By Kevin Meyer
As you read this I’m probably on a long United flight from San Francisco to Shanghai for a week of customer visits and a trade show. Yes my customers are in China, not vice versa, thank you. Amazing how a little lean can make you globally competitive.
So anyway, I’m flying United, and as I mentioned a few weeks ago one reason I fly that airline more than any other is because I can count on them to be on time. I fly a lot and it has been a very long time since I’ve had a significant delay, let alone one that compromised a trip. On time flights are very valuable to me, and I will often pay more for that value. According to an article in The Street I’m not alone in recognizing and being willing to pay to obtain that value.
Scott Dolan, United senior vice president for airport operations, said on-time performance has played a role in the carrier’s financial resurgence, although the impact is impossible to quantify. “It’s about when customers make a choice, especially schedule sensitive, high-yield business travelers,” he said. “We can’t break down how much of our current financial performance is due to this, but we know it has a major impact.”
So how did they do it?
In terms of execution, United has empowered its station managers to
tackle problems as soon as they occur, without trying to ascribe blame.
Historically, airlines seek to resolve on-time problems during regularly
scheduled conference calls. While station managers don’t necessarily
oversee such functions as maintenance, flight operations and crew
performance, Dolan noted that they generally coordinate airport
operations. “When a flight goes out late, we try to have people discuss
it right then and there,” he said. “Then we try to put the right
resources in place to avoid [repeating the problem].”

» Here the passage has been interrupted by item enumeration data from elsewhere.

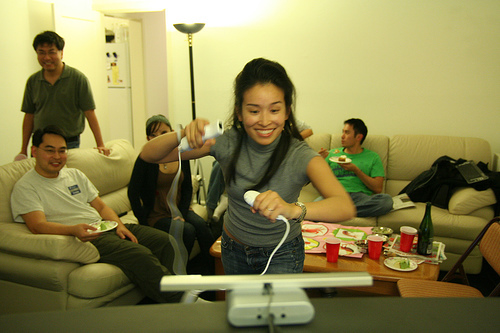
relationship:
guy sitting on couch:
[15, 119, 196, 302] [3, 225, 119, 307]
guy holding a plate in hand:
[324, 147, 359, 172] [68, 222, 101, 245]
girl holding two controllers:
[140, 57, 356, 274] [163, 110, 323, 254]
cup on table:
[400, 226, 418, 252] [313, 228, 436, 287]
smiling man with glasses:
[35, 139, 82, 177] [37, 141, 68, 156]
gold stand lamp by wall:
[172, 15, 216, 135] [163, 21, 228, 113]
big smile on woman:
[237, 103, 297, 146] [222, 56, 314, 275]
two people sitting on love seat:
[14, 107, 206, 293] [5, 140, 195, 284]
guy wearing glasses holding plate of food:
[8, 127, 209, 304] [321, 143, 361, 178]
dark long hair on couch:
[226, 57, 304, 192] [0, 133, 500, 313]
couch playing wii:
[0, 133, 500, 313] [153, 275, 373, 289]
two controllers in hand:
[178, 121, 285, 222] [181, 122, 204, 140]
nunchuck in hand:
[248, 190, 258, 197] [257, 191, 284, 216]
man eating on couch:
[312, 105, 396, 214] [392, 131, 439, 158]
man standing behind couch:
[15, 26, 124, 171] [86, 155, 104, 167]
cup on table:
[324, 239, 338, 260] [372, 266, 381, 269]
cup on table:
[364, 237, 385, 258] [372, 266, 381, 269]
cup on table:
[395, 230, 416, 250] [372, 266, 381, 269]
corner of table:
[421, 235, 448, 253] [344, 260, 364, 267]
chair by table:
[437, 262, 477, 278] [344, 260, 364, 267]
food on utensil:
[399, 260, 402, 267] [386, 257, 420, 269]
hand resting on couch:
[6, 194, 102, 264] [90, 159, 117, 173]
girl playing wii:
[135, 57, 355, 267] [155, 271, 365, 287]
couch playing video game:
[0, 133, 500, 313] [157, 275, 373, 291]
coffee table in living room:
[211, 221, 440, 296] [1, 2, 497, 327]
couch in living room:
[312, 122, 500, 276] [1, 2, 497, 327]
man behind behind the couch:
[18, 15, 119, 185] [14, 28, 120, 164]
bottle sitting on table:
[417, 202, 434, 255] [214, 187, 484, 303]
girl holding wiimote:
[140, 57, 356, 274] [179, 107, 306, 247]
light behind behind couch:
[160, 12, 215, 47] [154, 81, 478, 236]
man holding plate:
[314, 81, 401, 231] [324, 139, 365, 175]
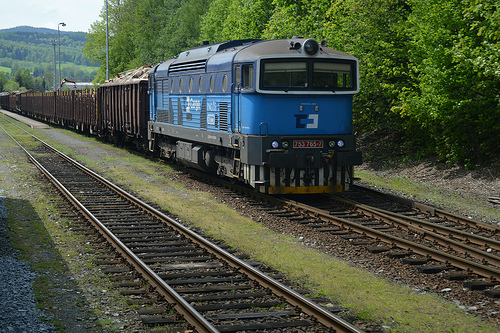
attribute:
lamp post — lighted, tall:
[55, 20, 68, 87]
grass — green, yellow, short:
[336, 272, 400, 313]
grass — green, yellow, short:
[200, 211, 260, 252]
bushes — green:
[358, 9, 498, 150]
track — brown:
[42, 137, 329, 331]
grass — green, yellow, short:
[4, 108, 489, 330]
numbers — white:
[291, 137, 324, 152]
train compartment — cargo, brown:
[67, 80, 102, 137]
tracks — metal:
[7, 137, 367, 329]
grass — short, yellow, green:
[56, 134, 491, 329]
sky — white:
[1, 0, 126, 35]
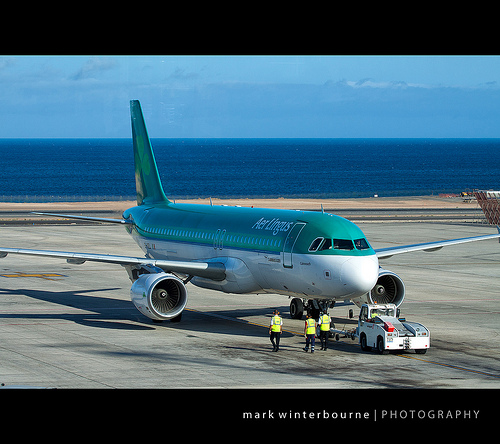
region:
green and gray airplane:
[17, 76, 450, 301]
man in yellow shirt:
[270, 308, 283, 350]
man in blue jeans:
[302, 315, 315, 353]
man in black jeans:
[321, 310, 331, 348]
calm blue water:
[203, 127, 453, 190]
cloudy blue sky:
[166, 67, 439, 117]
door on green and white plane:
[280, 214, 303, 271]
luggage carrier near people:
[350, 302, 432, 353]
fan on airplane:
[142, 274, 188, 319]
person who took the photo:
[239, 403, 499, 416]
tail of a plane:
[127, 99, 168, 202]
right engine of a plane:
[128, 269, 188, 319]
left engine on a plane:
[365, 271, 405, 309]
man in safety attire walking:
[267, 307, 286, 352]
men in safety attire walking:
[302, 311, 331, 351]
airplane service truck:
[334, 301, 431, 351]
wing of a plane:
[0, 243, 221, 279]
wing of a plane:
[375, 233, 498, 260]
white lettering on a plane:
[250, 216, 292, 233]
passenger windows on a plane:
[141, 224, 278, 251]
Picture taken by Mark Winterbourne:
[225, 393, 496, 425]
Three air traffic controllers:
[252, 299, 349, 356]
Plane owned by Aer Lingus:
[236, 206, 303, 246]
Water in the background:
[177, 145, 473, 186]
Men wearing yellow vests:
[256, 295, 346, 353]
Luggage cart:
[335, 288, 455, 356]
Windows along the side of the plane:
[127, 206, 300, 256]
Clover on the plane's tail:
[117, 127, 169, 190]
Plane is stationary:
[55, 135, 390, 315]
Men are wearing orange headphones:
[263, 299, 337, 326]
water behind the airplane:
[0, 137, 499, 199]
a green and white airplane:
[3, 101, 498, 319]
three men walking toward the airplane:
[269, 308, 330, 353]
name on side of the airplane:
[249, 214, 293, 236]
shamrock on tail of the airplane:
[134, 133, 151, 179]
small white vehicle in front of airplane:
[356, 302, 431, 355]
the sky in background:
[3, 56, 498, 136]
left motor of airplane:
[129, 271, 189, 321]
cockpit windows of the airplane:
[309, 235, 369, 250]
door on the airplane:
[281, 221, 307, 269]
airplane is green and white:
[208, 158, 362, 300]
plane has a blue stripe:
[135, 222, 303, 279]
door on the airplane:
[277, 219, 307, 308]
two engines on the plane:
[118, 255, 429, 316]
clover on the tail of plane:
[122, 124, 180, 198]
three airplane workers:
[271, 313, 353, 366]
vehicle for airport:
[354, 301, 453, 393]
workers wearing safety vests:
[256, 304, 365, 350]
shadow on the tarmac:
[31, 284, 167, 382]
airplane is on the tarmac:
[143, 232, 403, 367]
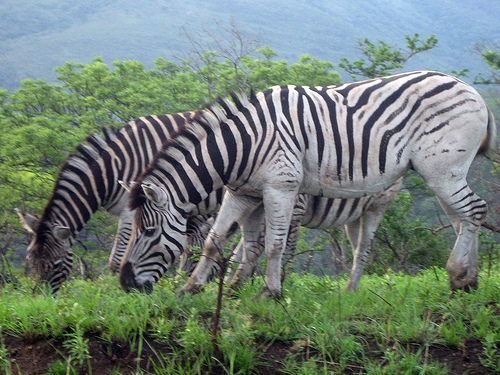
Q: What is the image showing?
A: It is showing a field.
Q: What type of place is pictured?
A: It is a field.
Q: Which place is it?
A: It is a field.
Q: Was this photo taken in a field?
A: Yes, it was taken in a field.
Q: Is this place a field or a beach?
A: It is a field.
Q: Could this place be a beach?
A: No, it is a field.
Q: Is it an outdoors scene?
A: Yes, it is outdoors.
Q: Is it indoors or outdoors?
A: It is outdoors.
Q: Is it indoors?
A: No, it is outdoors.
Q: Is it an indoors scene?
A: No, it is outdoors.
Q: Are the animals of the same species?
A: Yes, all the animals are zebras.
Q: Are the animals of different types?
A: No, all the animals are zebras.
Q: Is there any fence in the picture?
A: No, there are no fences.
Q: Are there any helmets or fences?
A: No, there are no fences or helmets.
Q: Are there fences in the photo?
A: No, there are no fences.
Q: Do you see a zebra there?
A: Yes, there is a zebra.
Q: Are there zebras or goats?
A: Yes, there is a zebra.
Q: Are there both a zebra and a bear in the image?
A: No, there is a zebra but no bears.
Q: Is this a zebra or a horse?
A: This is a zebra.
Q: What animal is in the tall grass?
A: The zebra is in the grass.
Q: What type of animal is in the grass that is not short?
A: The animal is a zebra.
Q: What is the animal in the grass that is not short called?
A: The animal is a zebra.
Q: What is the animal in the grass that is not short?
A: The animal is a zebra.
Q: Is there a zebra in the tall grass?
A: Yes, there is a zebra in the grass.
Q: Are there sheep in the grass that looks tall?
A: No, there is a zebra in the grass.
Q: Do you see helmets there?
A: No, there are no helmets.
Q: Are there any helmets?
A: No, there are no helmets.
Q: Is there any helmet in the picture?
A: No, there are no helmets.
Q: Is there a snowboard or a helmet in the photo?
A: No, there are no helmets or snowboards.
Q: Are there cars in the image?
A: No, there are no cars.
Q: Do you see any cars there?
A: No, there are no cars.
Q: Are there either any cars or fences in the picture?
A: No, there are no cars or fences.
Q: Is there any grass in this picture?
A: Yes, there is grass.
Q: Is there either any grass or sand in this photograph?
A: Yes, there is grass.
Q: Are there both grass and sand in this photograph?
A: No, there is grass but no sand.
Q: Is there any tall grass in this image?
A: Yes, there is tall grass.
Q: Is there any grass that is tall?
A: Yes, there is grass that is tall.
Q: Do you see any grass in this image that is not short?
A: Yes, there is tall grass.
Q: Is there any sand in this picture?
A: No, there is no sand.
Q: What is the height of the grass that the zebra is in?
A: The grass is tall.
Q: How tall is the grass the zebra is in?
A: The grass is tall.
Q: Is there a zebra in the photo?
A: Yes, there are zebras.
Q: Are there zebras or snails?
A: Yes, there are zebras.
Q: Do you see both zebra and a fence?
A: No, there are zebras but no fences.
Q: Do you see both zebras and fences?
A: No, there are zebras but no fences.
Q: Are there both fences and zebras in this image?
A: No, there are zebras but no fences.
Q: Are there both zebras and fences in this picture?
A: No, there are zebras but no fences.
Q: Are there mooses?
A: No, there are no mooses.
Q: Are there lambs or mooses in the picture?
A: No, there are no mooses or lambs.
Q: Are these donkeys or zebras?
A: These are zebras.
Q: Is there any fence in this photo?
A: No, there are no fences.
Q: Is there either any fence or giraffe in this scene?
A: No, there are no fences or giraffes.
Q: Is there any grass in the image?
A: Yes, there is grass.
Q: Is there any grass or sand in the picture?
A: Yes, there is grass.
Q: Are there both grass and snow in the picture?
A: No, there is grass but no snow.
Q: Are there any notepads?
A: No, there are no notepads.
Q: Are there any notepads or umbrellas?
A: No, there are no notepads or umbrellas.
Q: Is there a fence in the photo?
A: No, there are no fences.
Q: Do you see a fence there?
A: No, there are no fences.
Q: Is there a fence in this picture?
A: No, there are no fences.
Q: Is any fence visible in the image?
A: No, there are no fences.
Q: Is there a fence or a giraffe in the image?
A: No, there are no fences or giraffes.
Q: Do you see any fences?
A: No, there are no fences.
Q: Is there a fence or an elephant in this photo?
A: No, there are no fences or elephants.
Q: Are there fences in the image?
A: No, there are no fences.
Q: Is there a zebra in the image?
A: Yes, there is a zebra.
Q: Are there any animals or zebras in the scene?
A: Yes, there is a zebra.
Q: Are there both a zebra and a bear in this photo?
A: No, there is a zebra but no bears.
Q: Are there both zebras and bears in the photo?
A: No, there is a zebra but no bears.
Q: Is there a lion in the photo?
A: No, there are no lions.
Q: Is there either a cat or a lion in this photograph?
A: No, there are no lions or cats.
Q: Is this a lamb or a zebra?
A: This is a zebra.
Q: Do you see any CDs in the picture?
A: No, there are no cds.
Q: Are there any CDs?
A: No, there are no cds.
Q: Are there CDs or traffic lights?
A: No, there are no CDs or traffic lights.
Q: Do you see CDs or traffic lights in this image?
A: No, there are no CDs or traffic lights.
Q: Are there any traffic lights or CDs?
A: No, there are no CDs or traffic lights.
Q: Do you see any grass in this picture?
A: Yes, there is grass.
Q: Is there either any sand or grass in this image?
A: Yes, there is grass.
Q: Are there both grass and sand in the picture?
A: No, there is grass but no sand.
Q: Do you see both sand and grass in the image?
A: No, there is grass but no sand.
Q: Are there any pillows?
A: No, there are no pillows.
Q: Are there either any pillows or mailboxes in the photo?
A: No, there are no pillows or mailboxes.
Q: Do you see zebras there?
A: Yes, there are zebras.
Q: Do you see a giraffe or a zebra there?
A: Yes, there are zebras.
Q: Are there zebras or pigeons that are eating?
A: Yes, the zebras are eating.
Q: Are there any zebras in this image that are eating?
A: Yes, there are zebras that are eating.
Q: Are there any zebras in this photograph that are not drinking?
A: Yes, there are zebras that are eating.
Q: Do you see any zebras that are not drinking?
A: Yes, there are zebras that are eating .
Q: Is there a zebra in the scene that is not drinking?
A: Yes, there are zebras that are eating.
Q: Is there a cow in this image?
A: No, there are no cows.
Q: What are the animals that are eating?
A: The animals are zebras.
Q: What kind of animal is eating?
A: The animal is zebras.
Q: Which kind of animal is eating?
A: The animal is zebras.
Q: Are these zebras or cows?
A: These are zebras.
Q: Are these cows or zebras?
A: These are zebras.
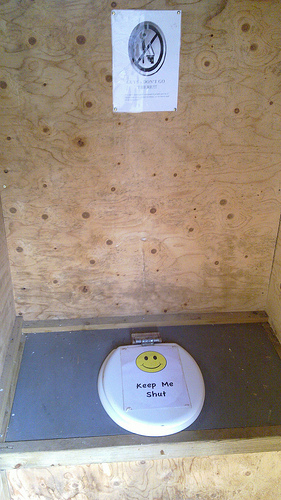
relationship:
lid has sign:
[103, 341, 203, 435] [120, 342, 191, 412]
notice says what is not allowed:
[115, 13, 178, 113] [126, 26, 165, 76]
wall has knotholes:
[75, 150, 244, 290] [64, 30, 113, 126]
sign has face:
[120, 342, 191, 412] [135, 349, 168, 374]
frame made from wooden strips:
[0, 306, 281, 452] [16, 313, 279, 335]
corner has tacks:
[246, 305, 274, 333] [253, 306, 274, 320]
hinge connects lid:
[129, 331, 165, 349] [97, 341, 206, 440]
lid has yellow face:
[103, 341, 203, 435] [139, 349, 164, 375]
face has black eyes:
[139, 349, 164, 375] [141, 351, 162, 363]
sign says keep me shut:
[127, 339, 191, 411] [134, 378, 179, 405]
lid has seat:
[97, 341, 206, 440] [5, 324, 279, 446]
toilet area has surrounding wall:
[5, 324, 279, 446] [0, 3, 281, 319]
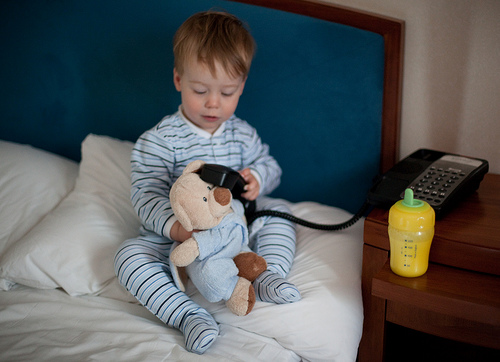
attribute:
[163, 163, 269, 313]
teddy bear — small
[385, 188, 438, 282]
juice cup — yellow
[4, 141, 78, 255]
pillow — white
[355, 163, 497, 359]
table — wooden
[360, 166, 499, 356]
nightstand — wooden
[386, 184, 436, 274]
cup — yellow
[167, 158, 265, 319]
stuffed animal — pictured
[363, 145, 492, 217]
phone — black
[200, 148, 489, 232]
phone — black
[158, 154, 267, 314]
teddy bear — brown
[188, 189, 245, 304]
outfit — blue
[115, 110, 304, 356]
pajamas — blue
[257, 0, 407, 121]
headboard — blue and brown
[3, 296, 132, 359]
sheet — white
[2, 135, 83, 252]
pillow — white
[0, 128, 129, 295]
pillow — white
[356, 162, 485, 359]
nightstand — dark brown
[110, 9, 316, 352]
boy — striped, young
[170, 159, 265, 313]
animal — stuffed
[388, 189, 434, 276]
cup — sippy, yellow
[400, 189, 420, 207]
top — lid, green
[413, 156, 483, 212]
keyboard — base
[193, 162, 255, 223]
telephone — black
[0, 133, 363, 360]
pillow — white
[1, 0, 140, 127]
background — blue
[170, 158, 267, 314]
bear — stufffed, stuffed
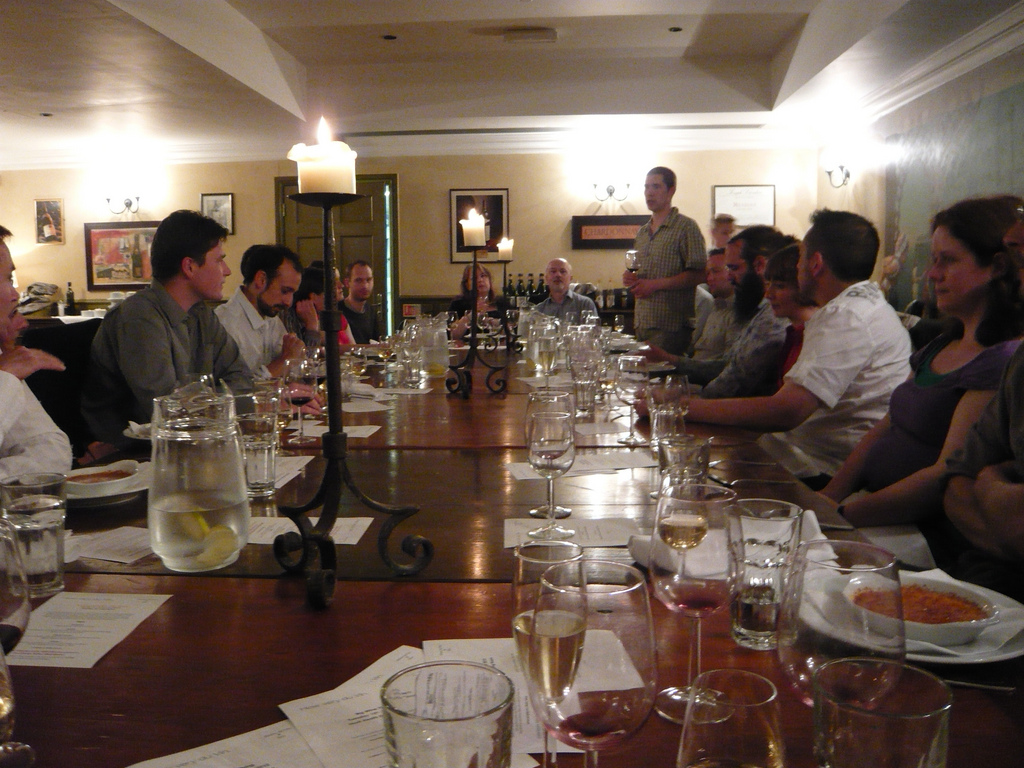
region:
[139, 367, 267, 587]
a pitcher of ice water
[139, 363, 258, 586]
A picture of ice water with lemons in it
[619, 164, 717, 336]
a man holding a beverage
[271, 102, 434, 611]
A candle burning on the table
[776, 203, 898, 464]
a Man wearing a white short-sleeved shirt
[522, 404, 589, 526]
a glass for ice water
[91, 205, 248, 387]
a man wearing a casual shirt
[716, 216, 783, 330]
A man sporting a beard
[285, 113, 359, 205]
The closest, lit candle on the table.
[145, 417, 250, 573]
Larger flask of lemon water.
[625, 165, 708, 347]
The man standing at the dinner table.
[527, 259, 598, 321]
Older gentleman at the head of the table.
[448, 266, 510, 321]
Woman sitting at the head of the table.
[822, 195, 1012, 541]
The woman on the right side in purple.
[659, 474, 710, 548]
Glass of champagne.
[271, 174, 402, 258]
Door in the background; entrance.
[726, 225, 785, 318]
The man on the right with the big beard.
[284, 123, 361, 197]
a short white candle is lit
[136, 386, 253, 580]
a clear glass pitcher of water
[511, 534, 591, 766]
the champagne flute is half full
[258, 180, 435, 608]
a tall metal candle holder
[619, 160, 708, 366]
a man is standing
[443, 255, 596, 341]
a man and woman are sitting at the end of the table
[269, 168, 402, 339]
the door is closed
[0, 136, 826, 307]
the back wall is a light tan color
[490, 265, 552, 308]
a row of wine bottles against the far wall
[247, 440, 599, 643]
The black man is eating.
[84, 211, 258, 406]
sitting man in gray shirt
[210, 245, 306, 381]
man with head bowed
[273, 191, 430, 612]
closest candle stick holder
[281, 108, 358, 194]
closest candle on candle stick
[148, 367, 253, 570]
water pitcher with lemon slices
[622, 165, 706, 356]
man standing up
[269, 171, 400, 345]
green door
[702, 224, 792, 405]
man with long beard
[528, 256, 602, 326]
man sitting at the table's end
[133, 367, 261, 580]
A pitcher of water with lemons in it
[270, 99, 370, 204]
A candle is lit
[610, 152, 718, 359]
A man is standing up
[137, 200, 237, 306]
Black hair on man's head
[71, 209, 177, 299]
A painting on the wall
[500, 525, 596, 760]
A glass of champagne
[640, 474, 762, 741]
A little wine in a glass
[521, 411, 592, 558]
A vessel made for drinking.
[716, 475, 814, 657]
A vessel made for drinking.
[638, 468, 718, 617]
A vessel made for drinking.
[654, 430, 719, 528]
A vessel made for drinking.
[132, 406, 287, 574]
A vessel made for drinking.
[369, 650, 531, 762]
A vessel made for drinking.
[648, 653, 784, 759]
A vessel made for drinking.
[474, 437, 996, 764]
a group of glasses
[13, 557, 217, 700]
paper on the table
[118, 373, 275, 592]
a glass water pitcher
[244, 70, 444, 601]
candle on a stand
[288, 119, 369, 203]
the candle is lit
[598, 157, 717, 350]
a man standing up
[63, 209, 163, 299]
picture on the wal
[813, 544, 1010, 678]
a bowl of food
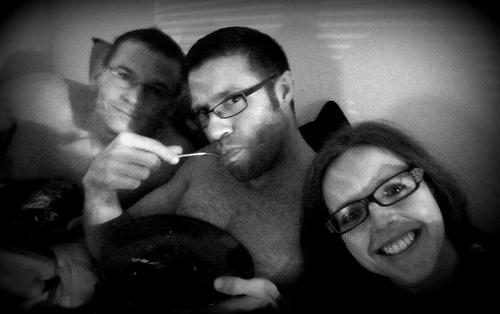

Fixing problems, root cause without blame, empowering decision-making at lower levels, accountability meetings. Sound familiar?
I do have to ding United for one policy that I believe hurts their efforts: baggage charges. Now more and more people try to carry on larger and larger bags, almost always creating some havoc near the end of boarding when the overhead compartments fill up. I wonder how much higher their on-time percentage would be if more people were cajoled into checking bags rather than carrying them on.
But all in all, I’m impressed. They’ve managed to create value for the customer, which is paying them financial rewards. Now if they’d just get rid of the ridiculous red carpet treatment at the gates.